Use the way of the weasel my friends. But only if you have to deal with one of their kind.



  1. Good morning ,young man
    I was read your story and i agreed with you just a question the boss in a man or a woman????
    in democracy everything is a jungle if you are a monkey y are dead if you are a lion y are the king so all you have to do is to become a lion so start hunting the monkeys.

  2. Dear Black Cat,
    am I talking in my article about lions and monkeys? Nope. Just about the weasels. And ways to fight against persons like them.

    Your example with the lions and the monkeys is good. Excerpt that usually lions eat impalas. 🙂 Which is like a goat. But bigger.

  3. try to improve your english,ashole…and after make yourelf a blog..

  4. Maybe you can try (if you can) to learn some fuckin’ basic English, hooker.. but I don’t think you are smart enough to do it. Go fuck yourself on other blogs.

  5. Oops.. I forgot.. this is the English spoken in Suceava.. I know who are you.

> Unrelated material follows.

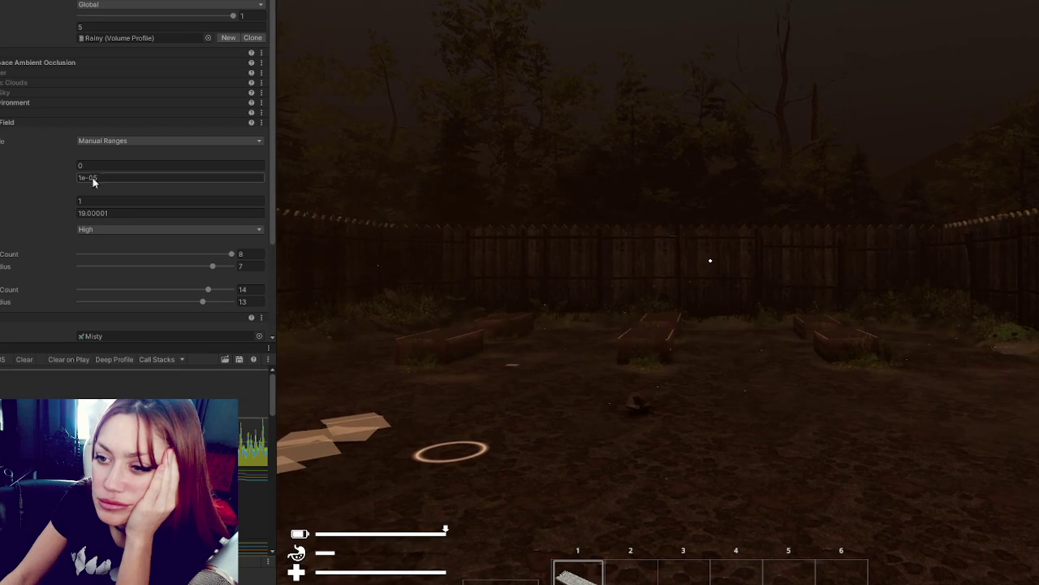
left_click(115, 202)
type("0")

Don’t try to use different names. You are the same fuckin’ slave as always.

  6. Ionut I love u!!!!!…God damn it, your so good!!!

  7. Ok people I will probably break all the nice conversations you have here by saying just one thing – evil will never disappear if you fight it with evil. Open your eyes people by putting petrol in the fire you just make the flames bigger. No one either can destroy your life or influence it if you don’t let him/her yourself to do it! If you do treat people the way you don’t want to be treated- what makes you better person than the weasel itself. It just puts you in the same fence with all the rest of the sheep’s which blindly follow one each other!